Of course, eliminating one program or streamlining procurement policies at one department would not permanently increase the U.S. growth rate. You can't privatize the Postal Service twice. But these examples just scratch the surface. The simple fact is that government has gotten so huge that just by eliminating a few programs a year you could increase the growth rate of economic well-being by three-tenths of a percentage point for at least five years. 
Here's how. Assume conservatively that moving a function from the government to the private sector would lower its cost by one-third. Therefore, you would have to move only $63 billion a year in functions out of government to get to $21 billion in savings. That's only about 4% of the U.S. budget. If you did this every year for five years, you would cut the federal government's budget by about 20%.
On deregulating:
Moreover, privatizing government activities isn't the only way to cut back government and make everyone better off in the process. There's another way to achieve a higher growth rate in economic well-being: deregulate. At the height of the Interstate Commerce Commission's power, its budget was well below half a billion dollars a year. But Thomas G. Moore, a senior fellow at the Hoover Institution and a leading transportation economist, points out that the ICC's budget measures only a tiny fraction of the damage this one agency has done to the U.S. economy. By keeping rates high and restricting the items truckers could carry, the ICC caused a lot of trucks to go out half full and return empty. The ICC's so-called gateway restriction also meant that if a trucker had only two licenses, one to deliver from, say, Charlotte, North Carolina, to Indianapolis, and the second to deliver from Indianapolis to Memphis, the only way he could legally deliver from Charlotte to Memphis would be to drive to Indianapolis first, even if he had nothing to deliver there. This restriction wasted millions of gallons of fuel and thousands of man-years every year. The longer delivery times that the ICC spurred by restricting entry also induced businesses to hold much higher levels of inventory than would have been needed had transportation been cheaper. 

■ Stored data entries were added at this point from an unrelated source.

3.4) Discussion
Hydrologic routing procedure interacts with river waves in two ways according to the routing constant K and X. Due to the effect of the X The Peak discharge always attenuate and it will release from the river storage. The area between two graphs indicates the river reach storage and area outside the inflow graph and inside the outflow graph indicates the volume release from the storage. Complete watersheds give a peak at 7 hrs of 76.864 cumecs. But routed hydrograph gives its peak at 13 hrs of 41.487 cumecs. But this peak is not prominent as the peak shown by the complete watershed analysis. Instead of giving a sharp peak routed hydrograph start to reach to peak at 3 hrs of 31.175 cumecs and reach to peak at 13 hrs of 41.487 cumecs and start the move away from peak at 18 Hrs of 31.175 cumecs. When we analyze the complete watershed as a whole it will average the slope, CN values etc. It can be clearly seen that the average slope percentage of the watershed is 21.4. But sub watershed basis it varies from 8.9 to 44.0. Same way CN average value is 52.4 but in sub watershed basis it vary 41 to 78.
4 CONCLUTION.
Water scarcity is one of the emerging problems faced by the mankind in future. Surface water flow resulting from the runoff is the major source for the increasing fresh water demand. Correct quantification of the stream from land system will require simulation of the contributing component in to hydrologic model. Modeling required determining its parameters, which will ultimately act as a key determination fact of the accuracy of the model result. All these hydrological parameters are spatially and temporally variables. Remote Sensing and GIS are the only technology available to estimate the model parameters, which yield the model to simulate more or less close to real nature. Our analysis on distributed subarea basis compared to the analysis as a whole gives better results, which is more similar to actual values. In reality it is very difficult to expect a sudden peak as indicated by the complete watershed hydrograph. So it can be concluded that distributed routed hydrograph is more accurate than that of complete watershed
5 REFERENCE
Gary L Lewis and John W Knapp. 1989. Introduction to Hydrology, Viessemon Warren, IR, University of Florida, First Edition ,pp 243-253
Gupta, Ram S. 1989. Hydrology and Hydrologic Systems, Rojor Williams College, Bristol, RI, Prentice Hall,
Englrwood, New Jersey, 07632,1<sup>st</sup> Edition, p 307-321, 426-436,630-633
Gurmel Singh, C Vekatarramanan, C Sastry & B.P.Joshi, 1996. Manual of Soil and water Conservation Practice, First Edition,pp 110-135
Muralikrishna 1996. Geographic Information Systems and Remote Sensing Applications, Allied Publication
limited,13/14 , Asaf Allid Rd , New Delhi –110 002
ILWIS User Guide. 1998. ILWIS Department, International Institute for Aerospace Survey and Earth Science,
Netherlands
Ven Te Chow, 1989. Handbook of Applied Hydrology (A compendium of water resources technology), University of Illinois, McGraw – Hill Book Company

Moore estimates that deregulation under Presidents Carter and Reagan increased shippers' economic well-being by about $60 billion, most of which was in the form of lower prices. As recently as two years ago, Moore predicted that ridding the nation of federal and state trucking regulations would save shippers as much as $20 billion a year. That is happening now. Last August, Congress eliminated almost all remaining interstate and intrastate regulation of the trucking industry, and President Clinton, the House of Representatives, and the U.S. Senate have all agreed that the ICC should be abolished."